▶ **GIVEN TEXT**

It is BILL Gramatica, NOT Martin.

 

  • Toppin’s threes may have even more arc on them than Knox’s. I can’t wait to see one splash in. Them shits come down from the high diving board.

  • DSJ was good. Maybe even more so on the defensive end. Somewhere there’s a multiverse where the future Knicks feature Smith but not Ntilikina, and the fanbase is cool with it. This could be that universe. Endure or surrender, what will be will be.

  • Between Noel and Robinson, the Knicks’ defensive presence at or near the rim was pretty cool. That could be a nice thing this year.

  • You know how there’s a scene in every slasher movie where you know a certain character just isn’t gonna make it? Watching Knox... if the Knicks ever do make it to a happy ending someday, I don’t think Knox is around for it.

▶ **ASSIGNED TASK A**
In the notes on the Knicks, what reason does the writer give for saying "This could be that universe"?
▶ **ASSIGNED TASK B**
List every name the bulleted Knicks notes use for a player, counting each different name once.
▶ **ASSIGNED TASK C**
Answer these from the Knicks notes:
(i) Whose threes does the writer compare Toppin's arc to?
(ii) Which two players account for the defensive presence at or near the rim?
(iii) What first name does the opening line give Gramatica?

▶ **PROVIDED RECORDS**
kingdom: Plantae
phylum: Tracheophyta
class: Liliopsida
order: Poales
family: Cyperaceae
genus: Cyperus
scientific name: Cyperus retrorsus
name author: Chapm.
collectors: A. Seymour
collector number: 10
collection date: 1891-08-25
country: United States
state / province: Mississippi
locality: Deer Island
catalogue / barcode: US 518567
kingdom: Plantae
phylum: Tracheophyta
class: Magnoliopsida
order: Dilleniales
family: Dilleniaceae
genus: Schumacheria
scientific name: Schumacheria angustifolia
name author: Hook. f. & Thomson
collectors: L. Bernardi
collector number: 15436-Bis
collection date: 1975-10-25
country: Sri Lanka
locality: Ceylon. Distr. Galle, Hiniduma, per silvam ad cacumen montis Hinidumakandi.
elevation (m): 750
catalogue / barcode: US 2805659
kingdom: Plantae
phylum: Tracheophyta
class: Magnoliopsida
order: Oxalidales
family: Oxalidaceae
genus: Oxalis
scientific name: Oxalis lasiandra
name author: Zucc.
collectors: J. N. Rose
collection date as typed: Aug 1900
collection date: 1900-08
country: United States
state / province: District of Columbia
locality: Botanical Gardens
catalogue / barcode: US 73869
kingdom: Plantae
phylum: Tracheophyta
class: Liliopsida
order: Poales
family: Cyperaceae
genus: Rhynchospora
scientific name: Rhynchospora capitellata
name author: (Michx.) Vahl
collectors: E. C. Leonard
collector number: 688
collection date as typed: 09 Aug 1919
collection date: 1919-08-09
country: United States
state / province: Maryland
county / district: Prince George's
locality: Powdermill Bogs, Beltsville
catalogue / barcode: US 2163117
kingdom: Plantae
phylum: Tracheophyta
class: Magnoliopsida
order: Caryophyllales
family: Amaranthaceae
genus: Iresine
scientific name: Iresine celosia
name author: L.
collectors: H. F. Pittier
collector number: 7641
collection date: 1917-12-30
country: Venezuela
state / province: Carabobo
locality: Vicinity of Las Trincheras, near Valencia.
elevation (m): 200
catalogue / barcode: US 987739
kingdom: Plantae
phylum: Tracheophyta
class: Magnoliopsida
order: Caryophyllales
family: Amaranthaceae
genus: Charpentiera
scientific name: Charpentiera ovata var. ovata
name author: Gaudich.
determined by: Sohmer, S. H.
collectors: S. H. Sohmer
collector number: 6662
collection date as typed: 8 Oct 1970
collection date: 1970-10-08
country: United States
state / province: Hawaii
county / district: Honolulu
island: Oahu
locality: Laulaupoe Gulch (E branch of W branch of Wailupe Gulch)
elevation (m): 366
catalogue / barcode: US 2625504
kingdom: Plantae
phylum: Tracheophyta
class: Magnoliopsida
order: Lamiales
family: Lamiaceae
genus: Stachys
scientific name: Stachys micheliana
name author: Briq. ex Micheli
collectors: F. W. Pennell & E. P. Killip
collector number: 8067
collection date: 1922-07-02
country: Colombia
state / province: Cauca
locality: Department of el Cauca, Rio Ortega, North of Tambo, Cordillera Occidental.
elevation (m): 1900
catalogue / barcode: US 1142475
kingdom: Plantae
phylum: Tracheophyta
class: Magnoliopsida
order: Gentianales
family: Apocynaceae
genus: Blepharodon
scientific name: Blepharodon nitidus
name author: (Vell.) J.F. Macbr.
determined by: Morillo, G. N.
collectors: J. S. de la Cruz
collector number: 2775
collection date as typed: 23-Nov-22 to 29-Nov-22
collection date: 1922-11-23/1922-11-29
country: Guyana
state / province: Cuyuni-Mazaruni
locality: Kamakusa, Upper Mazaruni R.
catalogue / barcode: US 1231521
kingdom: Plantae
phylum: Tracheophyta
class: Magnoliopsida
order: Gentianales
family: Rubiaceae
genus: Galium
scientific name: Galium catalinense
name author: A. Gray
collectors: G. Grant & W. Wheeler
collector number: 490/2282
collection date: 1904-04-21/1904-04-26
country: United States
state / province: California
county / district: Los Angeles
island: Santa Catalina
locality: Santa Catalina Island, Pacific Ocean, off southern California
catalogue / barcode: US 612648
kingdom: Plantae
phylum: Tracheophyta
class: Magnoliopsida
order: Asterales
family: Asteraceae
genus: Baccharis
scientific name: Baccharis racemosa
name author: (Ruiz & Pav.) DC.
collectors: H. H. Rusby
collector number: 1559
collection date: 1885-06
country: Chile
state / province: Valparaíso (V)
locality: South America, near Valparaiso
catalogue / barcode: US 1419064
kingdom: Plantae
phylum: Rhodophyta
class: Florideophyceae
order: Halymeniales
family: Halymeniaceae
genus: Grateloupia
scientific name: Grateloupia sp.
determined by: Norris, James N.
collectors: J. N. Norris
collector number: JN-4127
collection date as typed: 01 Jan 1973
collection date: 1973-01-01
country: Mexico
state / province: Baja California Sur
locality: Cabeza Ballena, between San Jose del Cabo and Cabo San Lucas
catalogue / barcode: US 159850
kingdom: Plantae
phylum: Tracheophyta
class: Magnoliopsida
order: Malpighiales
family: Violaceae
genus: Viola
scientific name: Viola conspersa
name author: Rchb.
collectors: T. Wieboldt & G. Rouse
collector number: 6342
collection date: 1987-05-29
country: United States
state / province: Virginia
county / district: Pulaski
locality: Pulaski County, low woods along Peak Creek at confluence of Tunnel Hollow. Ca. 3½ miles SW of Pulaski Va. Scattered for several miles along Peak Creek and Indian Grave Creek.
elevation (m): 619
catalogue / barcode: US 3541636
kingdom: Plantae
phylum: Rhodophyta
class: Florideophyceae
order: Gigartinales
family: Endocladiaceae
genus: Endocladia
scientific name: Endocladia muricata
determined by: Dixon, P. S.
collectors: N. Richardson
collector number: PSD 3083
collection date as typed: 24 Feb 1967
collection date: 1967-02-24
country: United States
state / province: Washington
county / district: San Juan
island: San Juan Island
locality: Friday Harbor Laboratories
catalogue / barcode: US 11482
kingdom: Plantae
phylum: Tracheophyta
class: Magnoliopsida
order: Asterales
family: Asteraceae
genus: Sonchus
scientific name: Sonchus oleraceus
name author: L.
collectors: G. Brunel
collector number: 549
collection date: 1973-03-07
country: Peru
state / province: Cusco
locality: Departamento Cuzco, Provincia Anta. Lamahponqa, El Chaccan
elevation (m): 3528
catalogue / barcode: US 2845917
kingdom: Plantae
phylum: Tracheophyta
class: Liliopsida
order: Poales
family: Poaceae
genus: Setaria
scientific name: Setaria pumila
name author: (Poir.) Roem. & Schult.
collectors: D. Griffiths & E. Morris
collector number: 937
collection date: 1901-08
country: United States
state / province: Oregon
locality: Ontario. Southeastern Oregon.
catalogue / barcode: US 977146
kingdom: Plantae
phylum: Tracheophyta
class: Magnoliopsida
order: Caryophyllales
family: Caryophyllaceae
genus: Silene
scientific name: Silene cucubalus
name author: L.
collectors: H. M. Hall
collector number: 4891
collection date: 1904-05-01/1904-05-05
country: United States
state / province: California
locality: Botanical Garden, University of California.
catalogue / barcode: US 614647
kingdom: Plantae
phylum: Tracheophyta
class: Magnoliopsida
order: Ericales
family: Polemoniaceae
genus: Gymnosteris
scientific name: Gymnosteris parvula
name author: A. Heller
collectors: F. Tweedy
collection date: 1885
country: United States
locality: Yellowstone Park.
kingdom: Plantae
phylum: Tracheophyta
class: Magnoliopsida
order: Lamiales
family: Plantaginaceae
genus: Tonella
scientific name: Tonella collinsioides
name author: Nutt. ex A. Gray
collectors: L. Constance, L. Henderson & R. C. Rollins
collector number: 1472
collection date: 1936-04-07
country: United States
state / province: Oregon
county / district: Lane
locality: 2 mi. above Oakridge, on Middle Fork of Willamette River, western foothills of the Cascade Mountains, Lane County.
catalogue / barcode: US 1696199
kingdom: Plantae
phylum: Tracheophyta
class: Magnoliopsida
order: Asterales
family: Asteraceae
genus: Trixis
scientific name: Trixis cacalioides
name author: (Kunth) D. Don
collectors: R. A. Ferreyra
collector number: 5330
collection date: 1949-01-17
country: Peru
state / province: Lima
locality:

▶ **EXPECTED ANSWER A**
The writer says it because DSJ was good, perhaps even more so on the defensive end. That makes a future Knicks team with Smith but not Ntilikina seem possible, with the fanbase accepting it.

▶ **EXPECTED ANSWER B**
Toppin, Knox, DSJ, Smith, Ntilikina, Noel, Robinson

▶ **EXPECTED ANSWER C**
(i) Knox's
(ii) Noel and Robinson
(iii) Bill